Restate the data below word for word. Skip any images it contains.

[DATA PROVIDED]:
· · · · · · ·

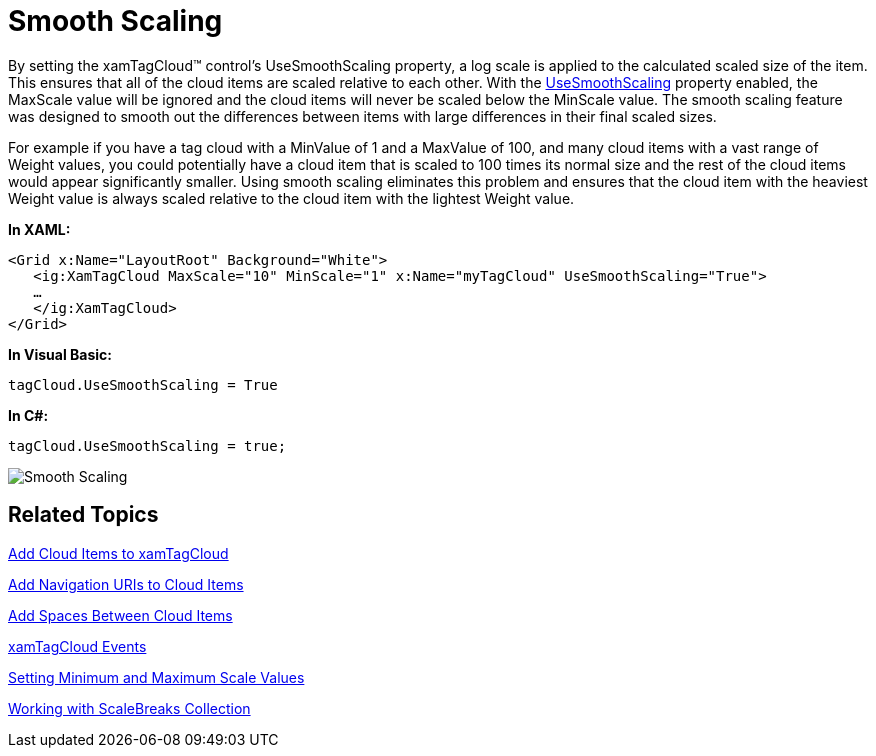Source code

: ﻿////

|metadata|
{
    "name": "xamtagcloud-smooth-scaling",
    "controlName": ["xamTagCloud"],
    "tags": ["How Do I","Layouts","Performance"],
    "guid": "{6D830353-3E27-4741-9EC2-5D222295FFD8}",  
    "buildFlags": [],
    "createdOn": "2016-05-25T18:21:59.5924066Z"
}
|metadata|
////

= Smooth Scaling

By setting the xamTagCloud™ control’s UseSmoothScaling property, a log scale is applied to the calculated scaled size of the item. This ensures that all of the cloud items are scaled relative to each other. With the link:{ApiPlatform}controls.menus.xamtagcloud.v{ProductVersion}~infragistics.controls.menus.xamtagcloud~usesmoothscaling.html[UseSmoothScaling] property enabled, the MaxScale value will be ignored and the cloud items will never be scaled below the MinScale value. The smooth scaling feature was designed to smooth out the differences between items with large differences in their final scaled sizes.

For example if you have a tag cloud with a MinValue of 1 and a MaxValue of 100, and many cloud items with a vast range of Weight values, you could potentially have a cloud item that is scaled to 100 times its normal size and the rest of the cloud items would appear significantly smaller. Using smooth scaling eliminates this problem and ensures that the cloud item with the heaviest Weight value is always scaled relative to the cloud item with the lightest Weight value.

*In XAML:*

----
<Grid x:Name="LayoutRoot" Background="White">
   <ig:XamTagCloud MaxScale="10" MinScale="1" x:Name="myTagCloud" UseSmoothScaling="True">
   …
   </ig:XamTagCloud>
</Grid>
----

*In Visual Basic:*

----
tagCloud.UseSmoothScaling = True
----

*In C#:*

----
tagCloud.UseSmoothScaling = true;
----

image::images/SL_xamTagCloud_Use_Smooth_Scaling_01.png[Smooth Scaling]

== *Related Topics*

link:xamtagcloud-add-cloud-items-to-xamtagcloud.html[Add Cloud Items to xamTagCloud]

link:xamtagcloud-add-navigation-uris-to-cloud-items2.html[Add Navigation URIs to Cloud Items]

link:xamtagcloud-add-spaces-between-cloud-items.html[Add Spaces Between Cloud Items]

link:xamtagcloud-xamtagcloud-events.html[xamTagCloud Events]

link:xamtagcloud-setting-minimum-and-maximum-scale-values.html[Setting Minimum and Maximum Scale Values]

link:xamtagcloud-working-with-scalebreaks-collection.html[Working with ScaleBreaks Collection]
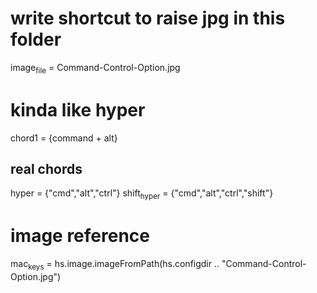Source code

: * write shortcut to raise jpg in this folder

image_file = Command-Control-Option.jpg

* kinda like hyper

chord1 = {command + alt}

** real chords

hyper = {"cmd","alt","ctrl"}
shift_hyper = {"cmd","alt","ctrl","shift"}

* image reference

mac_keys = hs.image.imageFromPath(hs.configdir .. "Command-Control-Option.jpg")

· · · · · · ·

[SOLUTION TO THIS TASK]:
Source code

: ﻿////

|metadata|
{
    "name": "xamtagcloud-smooth-scaling",
    "controlName": ["xamTagCloud"],
    "tags": ["How Do I","Layouts","Performance"],
    "guid": "{6D830353-3E27-4741-9EC2-5D222295FFD8}",  
    "buildFlags": [],
    "createdOn": "2016-05-25T18:21:59.5924066Z"
}
|metadata|
////

= Smooth Scaling

By setting the xamTagCloud™ control’s UseSmoothScaling property, a log scale is applied to the calculated scaled size of the item. This ensures that all of the cloud items are scaled relative to each other. With the link:{ApiPlatform}controls.menus.xamtagcloud.v{ProductVersion}~infragistics.controls.menus.xamtagcloud~usesmoothscaling.html[UseSmoothScaling] property enabled, the MaxScale value will be ignored and the cloud items will never be scaled below the MinScale value. The smooth scaling feature was designed to smooth out the differences between items with large differences in their final scaled sizes.

For example if you have a tag cloud with a MinValue of 1 and a MaxValue of 100, and many cloud items with a vast range of Weight values, you could potentially have a cloud item that is scaled to 100 times its normal size and the rest of the cloud items would appear significantly smaller. Using smooth scaling eliminates this problem and ensures that the cloud item with the heaviest Weight value is always scaled relative to the cloud item with the lightest Weight value.

*In XAML:*

----
<Grid x:Name="LayoutRoot" Background="White">
   <ig:XamTagCloud MaxScale="10" MinScale="1" x:Name="myTagCloud" UseSmoothScaling="True">
   …
   </ig:XamTagCloud>
</Grid>
----

*In Visual Basic:*

----
tagCloud.UseSmoothScaling = True
----

*In C#:*

----
tagCloud.UseSmoothScaling = true;
----

image::images/SL_xamTagCloud_Use_Smooth_Scaling_01.png[Smooth Scaling]

== *Related Topics*

link:xamtagcloud-add-cloud-items-to-xamtagcloud.html[Add Cloud Items to xamTagCloud]

link:xamtagcloud-add-navigation-uris-to-cloud-items2.html[Add Navigation URIs to Cloud Items]

link:xamtagcloud-add-spaces-between-cloud-items.html[Add Spaces Between Cloud Items]

link:xamtagcloud-xamtagcloud-events.html[xamTagCloud Events]

link:xamtagcloud-setting-minimum-and-maximum-scale-values.html[Setting Minimum and Maximum Scale Values]

link:xamtagcloud-working-with-scalebreaks-collection.html[Working with ScaleBreaks Collection]
Source code

: * write shortcut to raise jpg in this folder

image_file = Command-Control-Option.jpg

* kinda like hyper

chord1 = {command + alt}

** real chords

hyper = {"cmd","alt","ctrl"}
shift_hyper = {"cmd","alt","ctrl","shift"}

* image reference

mac_keys = hs.image.imageFromPath(hs.configdir .. "Command-Control-Option.jpg")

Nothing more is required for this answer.